### Short exercise
Put the lines below into a JSON list of strings, with each line as its own string and any blank lines left out.

━━━━━━━━

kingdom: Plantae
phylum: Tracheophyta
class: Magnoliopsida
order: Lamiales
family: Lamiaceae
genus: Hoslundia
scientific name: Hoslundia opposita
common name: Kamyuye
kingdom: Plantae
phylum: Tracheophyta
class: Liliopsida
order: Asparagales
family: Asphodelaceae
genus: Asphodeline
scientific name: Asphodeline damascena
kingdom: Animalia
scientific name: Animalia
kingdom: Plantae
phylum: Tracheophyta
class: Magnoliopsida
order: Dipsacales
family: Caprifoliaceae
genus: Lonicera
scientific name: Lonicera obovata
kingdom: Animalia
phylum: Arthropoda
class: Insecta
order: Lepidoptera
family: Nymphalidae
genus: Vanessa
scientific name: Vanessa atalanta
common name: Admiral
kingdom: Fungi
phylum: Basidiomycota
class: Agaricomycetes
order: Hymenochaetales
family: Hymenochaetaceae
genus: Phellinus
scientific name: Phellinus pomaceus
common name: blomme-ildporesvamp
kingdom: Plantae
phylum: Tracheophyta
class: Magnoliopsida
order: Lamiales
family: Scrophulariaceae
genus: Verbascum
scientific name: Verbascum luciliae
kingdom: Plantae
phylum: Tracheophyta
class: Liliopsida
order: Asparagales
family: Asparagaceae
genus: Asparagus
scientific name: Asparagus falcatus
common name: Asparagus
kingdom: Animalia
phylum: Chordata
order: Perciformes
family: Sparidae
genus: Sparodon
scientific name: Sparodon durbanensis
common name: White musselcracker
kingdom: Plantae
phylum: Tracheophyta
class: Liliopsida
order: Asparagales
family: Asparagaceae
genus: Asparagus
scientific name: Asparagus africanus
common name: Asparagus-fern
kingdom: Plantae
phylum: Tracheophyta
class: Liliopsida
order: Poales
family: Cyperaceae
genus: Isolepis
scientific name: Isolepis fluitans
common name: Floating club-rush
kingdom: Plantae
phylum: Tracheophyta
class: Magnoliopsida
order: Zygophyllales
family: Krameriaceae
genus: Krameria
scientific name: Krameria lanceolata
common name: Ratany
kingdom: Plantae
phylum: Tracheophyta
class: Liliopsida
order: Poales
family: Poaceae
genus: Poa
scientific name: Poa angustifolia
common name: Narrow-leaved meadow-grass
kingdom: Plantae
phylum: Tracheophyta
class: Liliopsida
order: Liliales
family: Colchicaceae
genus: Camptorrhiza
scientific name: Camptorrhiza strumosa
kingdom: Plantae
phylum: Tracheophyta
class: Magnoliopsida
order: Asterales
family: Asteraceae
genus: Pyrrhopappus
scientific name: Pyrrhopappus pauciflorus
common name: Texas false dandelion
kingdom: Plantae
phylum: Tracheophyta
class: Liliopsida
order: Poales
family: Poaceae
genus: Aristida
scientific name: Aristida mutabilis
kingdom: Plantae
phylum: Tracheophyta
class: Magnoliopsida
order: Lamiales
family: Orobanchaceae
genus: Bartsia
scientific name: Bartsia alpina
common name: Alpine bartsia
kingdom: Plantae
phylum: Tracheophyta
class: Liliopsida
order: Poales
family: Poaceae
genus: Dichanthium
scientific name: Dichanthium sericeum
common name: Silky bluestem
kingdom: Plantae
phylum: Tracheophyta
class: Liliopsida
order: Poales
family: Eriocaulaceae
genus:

━━━━━━━━

### Solution for this exercise
[
  "kingdom: Plantae",
  "phylum: Tracheophyta",
  "class: Magnoliopsida",
  "order: Lamiales",
  "family: Lamiaceae",
  "genus: Hoslundia",
  "scientific name: Hoslundia opposita",
  "common name: Kamyuye",
  "kingdom: Plantae",
  "phylum: Tracheophyta",
  "class: Liliopsida",
  "order: Asparagales",
  "family: Asphodelaceae",
  "genus: Asphodeline",
  "scientific name: Asphodeline damascena",
  "kingdom: Animalia",
  "scientific name: Animalia",
  "kingdom: Plantae",
  "phylum: Tracheophyta",
  "class: Magnoliopsida",
  "order: Dipsacales",
  "family: Caprifoliaceae",
  "genus: Lonicera",
  "scientific name: Lonicera obovata",
  "kingdom: Animalia",
  "phylum: Arthropoda",
  "class: Insecta",
  "order: Lepidoptera",
  "family: Nymphalidae",
  "genus: Vanessa",
  "scientific name: Vanessa atalanta",
  "common name: Admiral",
  "kingdom: Fungi",
  "phylum: Basidiomycota",
  "class: Agaricomycetes",
  "order: Hymenochaetales",
  "family: Hymenochaetaceae",
  "genus: Phellinus",
  "scientific name: Phellinus pomaceus",
  "common name: blomme-ildporesvamp",
  "kingdom: Plantae",
  "phylum: Tracheophyta",
  "class: Magnoliopsida",
  "order: Lamiales",
  "family: Scrophulariaceae",
  "genus: Verbascum",
  "scientific name: Verbascum luciliae",
  "kingdom: Plantae",
  "phylum: Tracheophyta",
  "class: Liliopsida",
  "order: Asparagales",
  "family: Asparagaceae",
  "genus: Asparagus",
  "scientific name: Asparagus falcatus",
  "common name: Asparagus",
  "kingdom: Animalia",
  "phylum: Chordata",
  "order: Perciformes",
  "family: Sparidae",
  "genus: Sparodon",
  "scientific name: Sparodon durbanensis",
  "common name: White musselcracker",
  "kingdom: Plantae",
  "phylum: Tracheophyta",
  "class: Liliopsida",
  "order: Asparagales",
  "family: Asparagaceae",
  "genus: Asparagus",
  "scientific name: Asparagus africanus",
  "common name: Asparagus-fern",
  "kingdom: Plantae",
  "phylum: Tracheophyta",
  "class: Liliopsida",
  "order: Poales",
  "family: Cyperaceae",
  "genus: Isolepis",
  "scientific name: Isolepis fluitans",
  "common name: Floating club-rush",
  "kingdom: Plantae",
  "phylum: Tracheophyta",
  "class: Magnoliopsida",
  "order: Zygophyllales",
  "family: Krameriaceae",
  "genus: Krameria",
  "scientific name: Krameria lanceolata",
  "common name: Ratany",
  "kingdom: Plantae",
  "phylum: Tracheophyta",
  "class: Liliopsida",
  "order: Poales",
  "family: Poaceae",
  "genus: Poa",
  "scientific name: Poa angustifolia",
  "common name: Narrow-leaved meadow-grass",
  "kingdom: Plantae",
  "phylum: Tracheophyta",
  "class: Liliopsida",
  "order: Liliales",
  "family: Colchicaceae",
  "genus: Camptorrhiza",
  "scientific name: Camptorrhiza strumosa",
  "kingdom: Plantae",
  "phylum: Tracheophyta",
  "class: Magnoliopsida",
  "order: Asterales",
  "family: Asteraceae",
  "genus: Pyrrhopappus",
  "scientific name: Pyrrhopappus pauciflorus",
  "common name: Texas false dandelion",
  "kingdom: Plantae",
  "phylum: Tracheophyta",
  "class: Liliopsida",
  "order: Poales",
  "family: Poaceae",
  "genus: Aristida",
  "scientific name: Aristida mutabilis",
  "kingdom: Plantae",
  "phylum: Tracheophyta",
  "class: Magnoliopsida",
  "order: Lamiales",
  "family: Orobanchaceae",
  "genus: Bartsia",
  "scientific name: Bartsia alpina",
  "common name: Alpine bartsia",
  "kingdom: Plantae",
  "phylum: Tracheophyta",
  "class: Liliopsida",
  "order: Poales",
  "family: Poaceae",
  "genus: Dichanthium",
  "scientific name: Dichanthium sericeum",
  "common name: Silky bluestem",
  "kingdom: Plantae",
  "phylum: Tracheophyta",
  "class: Liliopsida",
  "order: Poales",
  "family: Eriocaulaceae",
  "genus:"
]